*Quoted passage*
::::::::
Past Abstracts - 1999 part 1

Technical Presentations July 1999

1 "Guidelines for design and use of Titanium Heat Exchangers in marine and offshore applications", David Peacock (TIG)

It was emphasised that all the necessary data for heat exchanger design were available and examples of water velocity adjustment, support plate spacings and correction factors for heat transfer were given.

The use of Ti for heat exchangers can provide considerable cost savings, weight savings and improved power output and reliability.

2 "Examination of coating failure in marine environments using scanning acoustic microscopy", John Sykes (Oxford University)

Images and scans of coatings before immersion, after periods of immersion and after drying were shown. Features such as loss of adhesion, swelling of the coating and water-filled blisters were detected and the observations were correlated with results of lap shear tests. The effect of coating thickness was examined. A typical multi-component paint system for an automotive application was tested and no change in properties could be detected during the test period.

Initial studies on filiform corrosion of aluminium were also reported.

3 "Microbial corrosion of some stainless steels in marine mud", Roger Francis (Weir Materials)

4 "Corrosion monitoring - fact or fiction" Colin Britton

A definition of corrosion monitoring is given together with a brief review of the methods available to apply the technology. The distinction between monitoring and inspection of corrosion is noted although recent developments have 'bridged' the two technologies. Note that the corrosion monitoring under discussion here relates largely to internal monitoring in various process plant. The monitoring of cathodic protection systems is not considered.
::::::::
*Supplied entries*

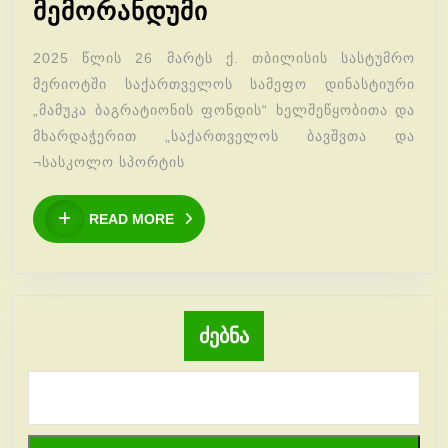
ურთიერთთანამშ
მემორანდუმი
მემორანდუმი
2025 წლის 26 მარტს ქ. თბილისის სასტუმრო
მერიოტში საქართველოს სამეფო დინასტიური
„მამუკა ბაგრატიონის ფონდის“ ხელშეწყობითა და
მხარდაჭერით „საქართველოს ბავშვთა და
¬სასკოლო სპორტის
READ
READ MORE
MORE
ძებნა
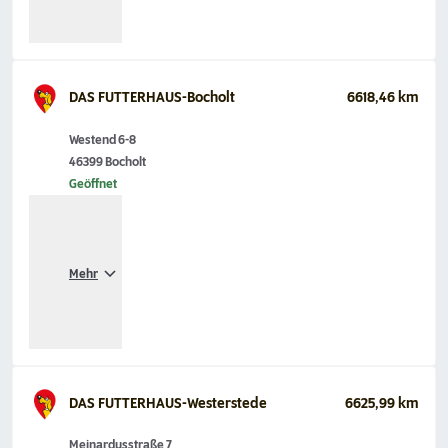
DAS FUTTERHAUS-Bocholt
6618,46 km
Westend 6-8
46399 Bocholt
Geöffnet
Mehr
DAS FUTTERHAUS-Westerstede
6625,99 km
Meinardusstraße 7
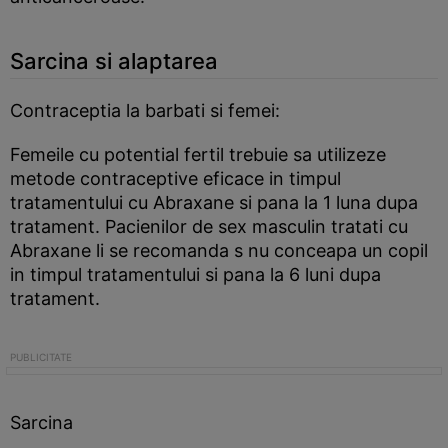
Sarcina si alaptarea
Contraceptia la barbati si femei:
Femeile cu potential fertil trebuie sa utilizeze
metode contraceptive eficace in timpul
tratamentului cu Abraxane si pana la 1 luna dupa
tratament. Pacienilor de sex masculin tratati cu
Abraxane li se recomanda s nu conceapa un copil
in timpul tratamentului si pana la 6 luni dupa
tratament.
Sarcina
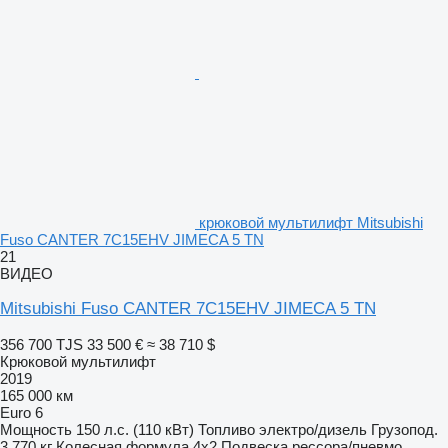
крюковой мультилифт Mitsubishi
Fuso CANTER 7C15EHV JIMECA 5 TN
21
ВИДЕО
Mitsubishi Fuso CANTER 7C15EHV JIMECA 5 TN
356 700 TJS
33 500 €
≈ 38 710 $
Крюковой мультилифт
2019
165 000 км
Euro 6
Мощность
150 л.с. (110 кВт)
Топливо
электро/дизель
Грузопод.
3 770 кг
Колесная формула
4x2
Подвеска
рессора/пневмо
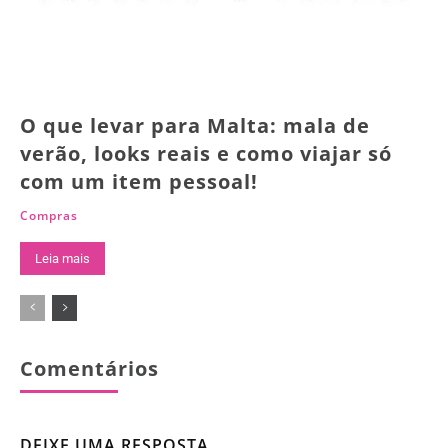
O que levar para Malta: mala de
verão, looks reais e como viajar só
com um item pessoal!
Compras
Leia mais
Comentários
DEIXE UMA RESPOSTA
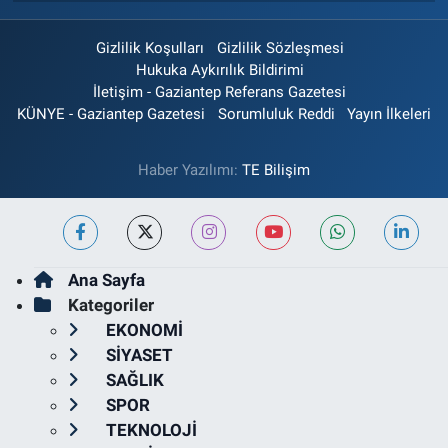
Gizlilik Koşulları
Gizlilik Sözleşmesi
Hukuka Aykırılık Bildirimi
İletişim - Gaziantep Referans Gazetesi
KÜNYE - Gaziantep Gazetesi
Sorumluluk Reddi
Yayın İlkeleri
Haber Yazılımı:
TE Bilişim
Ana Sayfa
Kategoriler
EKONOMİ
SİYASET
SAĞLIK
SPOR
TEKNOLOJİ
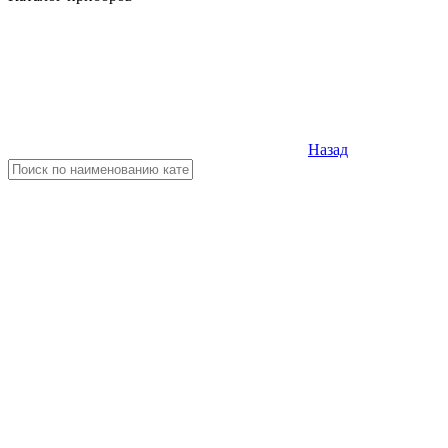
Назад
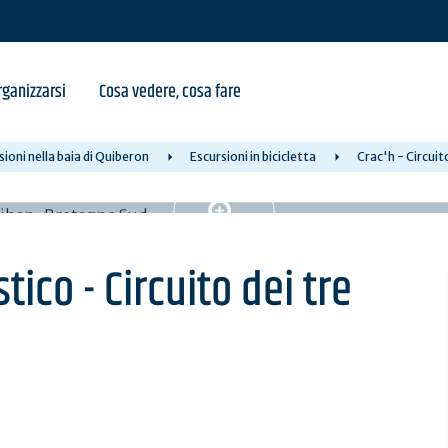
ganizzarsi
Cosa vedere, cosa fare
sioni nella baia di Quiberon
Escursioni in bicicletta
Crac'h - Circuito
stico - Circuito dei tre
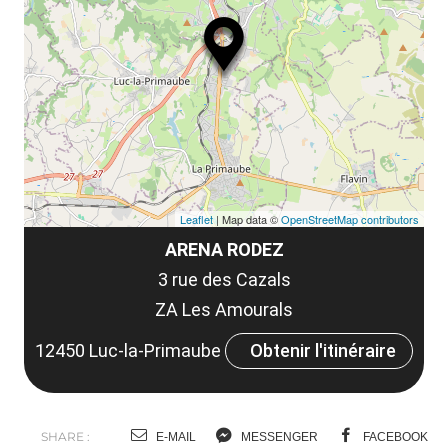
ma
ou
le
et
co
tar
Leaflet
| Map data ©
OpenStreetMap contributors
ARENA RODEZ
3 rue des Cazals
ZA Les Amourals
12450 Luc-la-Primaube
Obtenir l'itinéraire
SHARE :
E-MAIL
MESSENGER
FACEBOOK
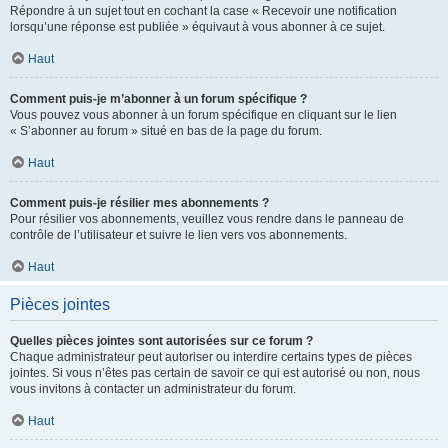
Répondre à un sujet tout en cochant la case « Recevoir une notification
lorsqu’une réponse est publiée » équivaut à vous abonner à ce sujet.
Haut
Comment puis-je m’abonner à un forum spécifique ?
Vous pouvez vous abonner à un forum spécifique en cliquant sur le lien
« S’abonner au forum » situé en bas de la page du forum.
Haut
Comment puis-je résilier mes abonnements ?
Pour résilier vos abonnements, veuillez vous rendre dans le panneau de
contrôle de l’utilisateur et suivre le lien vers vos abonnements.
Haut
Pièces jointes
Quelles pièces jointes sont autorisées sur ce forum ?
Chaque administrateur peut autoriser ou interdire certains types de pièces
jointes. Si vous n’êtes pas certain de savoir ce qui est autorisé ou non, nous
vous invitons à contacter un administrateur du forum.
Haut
::::::::
*Tasks*
a: Answer these from the 1999 presentation abstracts above, one line each:
(i) Who gave the talk on titanium heat exchangers, and which organization is listed with the name?
(ii) In the talk on scanning acoustic microscopy, what kind of paint system was tested, and what change was found during the test period?
(iii) According to the corrosion monitoring abstract, what kind of monitoring is not considered?
b: Pick up the 1999 presentation abstracts above after their last sentence and keep writing.

*Numbered answers*
a:
(i) David Peacock, listed with TIG.
(ii) A typical multi-component paint system for an automotive application; no change in properties could be detected.
(iii) The monitoring of cathodic protection systems.

b:
A review of the early manufacturers and development of technology is presented for both the USA and UK. The links in some of the companies with the manufacture of corrosion inhibitors is described with the advantage provided to these companies in offering a corrosion monitoring option to their customers at that time.

The industries which are major users of the technology are the oil & gas industry, chemical and petrochemical manufacture, other process plant, power plant, and associated cooling water systems. The advantages for large process plant operating for extended periods between scheduled shutdown is emphasised. Other miscellaneous applications include shipping, aircraft and automobiles.

The contribution of the larger chemical companies in developing techniques is outlined. Other input has been provided by universities, the larger oil companies, various government sources including 'defence' industry requirements.

The literature available in the 1970's and contribution made by major conferences devoted to the subject are described together with 'standards' provided by NACE , I Corrosion and ASTM.

The results of a 'user survey' are reported which involved the data obtained and sensor unreliability. It was found that greater success was obtained when the design was carried out at the start of a project. The more successful programmes involved integrated systems using several techniques. A later survey indicated better reliability and a desire for automatic systems.

A number of case histories are described involving the chemical industry (prevention of a shut down due to corrosion), oil production (monitoring the dosage of corrosion inhibitor enabling the field to reduce the number of workovers), oil refining (use of automatic systems), power industry (boiler tubes), and in desalination plant (measuring corrosion rates for candidate construction materials). The successful application in ship cooling systems is described.

Case histories where problems occurred described include petrochemical production (corrosion of the probe sensor bodies), gas production (poor location caused erosion corrosion), and several failures of associated engineering involving attachment of the sensors in the plant.

Technical presentations March 1999 

1 “Corrosion issues with subsea electrical connectors”, Allan Nicholson (Tronic Ltd)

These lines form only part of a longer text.